In New York, she enrolled in the famous Martha Graham dance academy, but dropped out because she “couldn’t respond.” Eventually he would train with Pina Bausch, at the Wuppertal Dance Company in Germany. In 1977, he returned to India and learned Kathakali from guru E Krishna Panicker.

Over the years, Deboo accepted students, although not many, and worked with the hearing impaired.
Says her friend and Kathak exponent, Aditi Mangaldas, “Astad was a lone crusader, a lone warrior in a very different dance environment. He had such courage that, years ago, he took off with the knowledge of what he had learned … Many of us talked about our great heritage, but he thought about the idea of ​​world heritage.

Designer Sandhya Raman, who worked closely with Deboo and was one of the few to know about her cancer, which was in its fourth stage when it was found, says: “Every little muscle could move in your body.”

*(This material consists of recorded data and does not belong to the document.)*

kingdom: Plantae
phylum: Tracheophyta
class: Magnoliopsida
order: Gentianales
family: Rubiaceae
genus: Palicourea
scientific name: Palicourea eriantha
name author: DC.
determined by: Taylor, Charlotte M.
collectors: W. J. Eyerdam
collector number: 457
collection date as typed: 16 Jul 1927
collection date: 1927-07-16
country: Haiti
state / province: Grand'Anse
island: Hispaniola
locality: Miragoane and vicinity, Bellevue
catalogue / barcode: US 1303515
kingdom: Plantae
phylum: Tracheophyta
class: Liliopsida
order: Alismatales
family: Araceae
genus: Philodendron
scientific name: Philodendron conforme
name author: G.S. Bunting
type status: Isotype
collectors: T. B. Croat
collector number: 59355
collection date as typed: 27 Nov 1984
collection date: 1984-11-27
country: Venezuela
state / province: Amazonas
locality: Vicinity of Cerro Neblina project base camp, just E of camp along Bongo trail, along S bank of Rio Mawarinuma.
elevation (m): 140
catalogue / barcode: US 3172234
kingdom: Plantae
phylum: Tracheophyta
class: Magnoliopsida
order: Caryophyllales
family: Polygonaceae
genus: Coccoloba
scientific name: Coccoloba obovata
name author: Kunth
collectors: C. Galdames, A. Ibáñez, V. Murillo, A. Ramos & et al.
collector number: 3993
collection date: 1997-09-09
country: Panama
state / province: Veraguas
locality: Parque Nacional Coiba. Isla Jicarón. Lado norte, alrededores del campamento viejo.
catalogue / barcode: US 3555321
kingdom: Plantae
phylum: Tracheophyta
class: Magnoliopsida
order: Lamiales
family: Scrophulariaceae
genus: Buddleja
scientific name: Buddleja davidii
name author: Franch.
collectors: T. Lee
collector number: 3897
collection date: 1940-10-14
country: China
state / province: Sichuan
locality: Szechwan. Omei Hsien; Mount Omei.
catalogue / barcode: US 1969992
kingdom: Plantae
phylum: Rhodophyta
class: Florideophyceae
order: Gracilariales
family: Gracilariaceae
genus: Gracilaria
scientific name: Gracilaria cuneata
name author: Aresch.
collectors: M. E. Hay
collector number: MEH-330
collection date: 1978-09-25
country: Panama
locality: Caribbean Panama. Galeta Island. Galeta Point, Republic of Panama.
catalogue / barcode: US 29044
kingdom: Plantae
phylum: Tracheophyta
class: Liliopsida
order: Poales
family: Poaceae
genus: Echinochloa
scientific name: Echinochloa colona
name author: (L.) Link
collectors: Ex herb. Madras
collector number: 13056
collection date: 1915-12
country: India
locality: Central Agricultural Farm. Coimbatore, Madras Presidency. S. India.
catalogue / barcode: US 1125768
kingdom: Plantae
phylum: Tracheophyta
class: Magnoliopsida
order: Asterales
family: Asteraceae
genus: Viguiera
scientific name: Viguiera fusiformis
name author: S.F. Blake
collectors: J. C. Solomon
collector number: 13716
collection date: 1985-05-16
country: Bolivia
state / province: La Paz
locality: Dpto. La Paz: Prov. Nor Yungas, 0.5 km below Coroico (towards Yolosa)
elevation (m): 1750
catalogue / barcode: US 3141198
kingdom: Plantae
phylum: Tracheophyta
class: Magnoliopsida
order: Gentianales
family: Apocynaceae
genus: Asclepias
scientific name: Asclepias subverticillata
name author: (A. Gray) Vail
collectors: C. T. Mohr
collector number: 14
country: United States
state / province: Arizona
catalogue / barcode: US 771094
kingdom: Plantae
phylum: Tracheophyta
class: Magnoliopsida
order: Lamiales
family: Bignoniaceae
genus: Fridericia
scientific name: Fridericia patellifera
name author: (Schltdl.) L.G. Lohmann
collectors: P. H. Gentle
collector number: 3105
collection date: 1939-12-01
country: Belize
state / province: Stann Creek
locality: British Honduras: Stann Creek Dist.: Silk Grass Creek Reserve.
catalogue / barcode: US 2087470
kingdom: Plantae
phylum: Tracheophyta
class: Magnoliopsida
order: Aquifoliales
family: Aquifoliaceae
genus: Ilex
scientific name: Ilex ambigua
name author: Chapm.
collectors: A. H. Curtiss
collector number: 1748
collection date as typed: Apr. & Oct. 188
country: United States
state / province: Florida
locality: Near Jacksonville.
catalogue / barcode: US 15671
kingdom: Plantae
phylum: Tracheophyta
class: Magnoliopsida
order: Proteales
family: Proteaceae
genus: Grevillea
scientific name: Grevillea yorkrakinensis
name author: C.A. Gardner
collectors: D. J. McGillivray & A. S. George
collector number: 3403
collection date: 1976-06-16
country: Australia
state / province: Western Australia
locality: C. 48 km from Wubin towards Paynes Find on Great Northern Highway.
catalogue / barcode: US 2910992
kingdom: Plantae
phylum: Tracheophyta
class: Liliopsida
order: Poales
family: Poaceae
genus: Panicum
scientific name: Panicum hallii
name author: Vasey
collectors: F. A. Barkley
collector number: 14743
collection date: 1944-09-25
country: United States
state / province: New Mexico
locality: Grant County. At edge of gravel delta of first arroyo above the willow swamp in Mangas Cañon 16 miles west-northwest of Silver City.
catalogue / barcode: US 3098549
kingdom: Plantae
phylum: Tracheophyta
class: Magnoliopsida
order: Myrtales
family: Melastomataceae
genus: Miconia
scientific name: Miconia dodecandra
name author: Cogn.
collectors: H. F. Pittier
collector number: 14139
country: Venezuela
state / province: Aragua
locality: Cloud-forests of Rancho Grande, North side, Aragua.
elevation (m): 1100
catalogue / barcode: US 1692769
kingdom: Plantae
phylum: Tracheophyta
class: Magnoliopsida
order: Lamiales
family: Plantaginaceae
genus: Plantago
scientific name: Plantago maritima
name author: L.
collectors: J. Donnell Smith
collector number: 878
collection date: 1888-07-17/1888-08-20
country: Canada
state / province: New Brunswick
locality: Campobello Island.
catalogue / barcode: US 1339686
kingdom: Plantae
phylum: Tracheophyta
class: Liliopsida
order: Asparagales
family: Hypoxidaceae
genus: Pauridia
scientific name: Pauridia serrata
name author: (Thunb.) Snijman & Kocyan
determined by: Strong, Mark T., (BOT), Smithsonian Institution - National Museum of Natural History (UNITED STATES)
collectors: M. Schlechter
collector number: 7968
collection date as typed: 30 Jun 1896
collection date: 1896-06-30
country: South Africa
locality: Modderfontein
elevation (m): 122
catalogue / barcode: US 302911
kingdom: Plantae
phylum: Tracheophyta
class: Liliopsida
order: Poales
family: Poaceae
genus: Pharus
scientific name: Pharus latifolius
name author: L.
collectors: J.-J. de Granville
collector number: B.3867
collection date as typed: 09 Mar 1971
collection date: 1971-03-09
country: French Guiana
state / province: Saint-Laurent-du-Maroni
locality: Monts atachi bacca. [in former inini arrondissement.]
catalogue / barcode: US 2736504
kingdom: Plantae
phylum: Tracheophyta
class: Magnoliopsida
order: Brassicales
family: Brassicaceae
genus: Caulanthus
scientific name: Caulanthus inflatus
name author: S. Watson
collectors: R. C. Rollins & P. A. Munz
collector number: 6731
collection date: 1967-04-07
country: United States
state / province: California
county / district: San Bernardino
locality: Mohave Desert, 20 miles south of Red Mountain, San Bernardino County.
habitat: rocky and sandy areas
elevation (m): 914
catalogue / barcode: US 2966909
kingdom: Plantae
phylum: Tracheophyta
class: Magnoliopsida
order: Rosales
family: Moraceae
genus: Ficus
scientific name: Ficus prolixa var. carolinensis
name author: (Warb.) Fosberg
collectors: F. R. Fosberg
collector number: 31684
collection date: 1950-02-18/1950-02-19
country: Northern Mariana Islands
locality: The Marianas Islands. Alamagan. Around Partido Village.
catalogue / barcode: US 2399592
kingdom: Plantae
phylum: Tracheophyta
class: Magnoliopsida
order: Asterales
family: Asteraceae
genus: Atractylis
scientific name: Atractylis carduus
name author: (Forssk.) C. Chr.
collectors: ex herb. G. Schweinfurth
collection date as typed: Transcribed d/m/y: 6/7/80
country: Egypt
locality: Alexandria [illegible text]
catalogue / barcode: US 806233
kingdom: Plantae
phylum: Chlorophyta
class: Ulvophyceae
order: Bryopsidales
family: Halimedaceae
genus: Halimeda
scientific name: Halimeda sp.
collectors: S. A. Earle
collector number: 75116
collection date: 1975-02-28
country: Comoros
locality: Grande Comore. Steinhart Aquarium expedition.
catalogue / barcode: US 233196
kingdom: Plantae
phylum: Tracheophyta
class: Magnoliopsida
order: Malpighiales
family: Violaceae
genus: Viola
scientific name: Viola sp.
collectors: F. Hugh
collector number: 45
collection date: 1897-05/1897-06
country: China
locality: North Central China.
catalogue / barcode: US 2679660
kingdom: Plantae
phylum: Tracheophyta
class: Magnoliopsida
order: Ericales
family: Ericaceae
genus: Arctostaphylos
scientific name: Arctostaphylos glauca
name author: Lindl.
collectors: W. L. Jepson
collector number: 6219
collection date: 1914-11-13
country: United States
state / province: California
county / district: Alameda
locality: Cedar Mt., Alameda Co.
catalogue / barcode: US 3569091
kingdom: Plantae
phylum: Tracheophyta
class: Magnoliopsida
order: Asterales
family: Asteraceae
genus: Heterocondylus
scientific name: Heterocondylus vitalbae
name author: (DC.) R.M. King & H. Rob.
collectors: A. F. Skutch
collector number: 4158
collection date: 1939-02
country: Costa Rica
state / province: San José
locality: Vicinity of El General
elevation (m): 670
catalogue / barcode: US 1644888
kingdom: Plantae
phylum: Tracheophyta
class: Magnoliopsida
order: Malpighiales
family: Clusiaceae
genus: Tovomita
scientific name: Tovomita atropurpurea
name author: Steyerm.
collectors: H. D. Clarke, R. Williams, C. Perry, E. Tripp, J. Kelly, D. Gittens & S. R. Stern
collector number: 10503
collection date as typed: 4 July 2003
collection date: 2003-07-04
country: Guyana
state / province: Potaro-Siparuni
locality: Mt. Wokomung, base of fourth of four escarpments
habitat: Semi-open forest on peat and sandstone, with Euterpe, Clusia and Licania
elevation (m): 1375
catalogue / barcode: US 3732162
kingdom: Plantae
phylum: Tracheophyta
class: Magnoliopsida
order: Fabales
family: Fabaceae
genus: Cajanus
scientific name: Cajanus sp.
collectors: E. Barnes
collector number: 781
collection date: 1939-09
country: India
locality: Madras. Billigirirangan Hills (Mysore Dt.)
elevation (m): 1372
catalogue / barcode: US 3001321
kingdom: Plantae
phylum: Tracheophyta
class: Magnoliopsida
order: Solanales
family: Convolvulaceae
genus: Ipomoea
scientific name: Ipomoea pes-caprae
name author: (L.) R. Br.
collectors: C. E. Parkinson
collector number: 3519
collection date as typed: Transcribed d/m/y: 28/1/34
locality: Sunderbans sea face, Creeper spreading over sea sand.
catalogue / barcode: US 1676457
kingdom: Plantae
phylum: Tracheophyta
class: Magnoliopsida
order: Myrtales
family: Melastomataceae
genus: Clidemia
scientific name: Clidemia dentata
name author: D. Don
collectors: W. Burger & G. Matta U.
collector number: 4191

In recent years, with age, the rebel once accused of “spinning too much” had evolved again, to movements that were almost like watching in slow motion. Deboo once explained how difficult this was. “Being minimal is more difficult than prancing. With a much slower movement, I take my time and put you in it. The expression comes but with a very different rhythm. “

Even when the illness began and the coronavirus pandemic brought life to a halt, Deboo kept working, her friends say, even recording a couple of collaborative videos from home. One of the projects he was working on was archiving his 50 years in dance.

Mangaldas says that the man who gave India a new dance language, allowing cross-cultural conversations between various styles, without talking about himself, shouldn’t have had to do this. “Someone of his stature was filing his own work! Not the state, not any organization, himself. We talk about our golden history and heritage, but what about the living? Why do we leave them? “

But, like she did every day of her life, going on stage, making her space, Deboo wouldn’t have cared.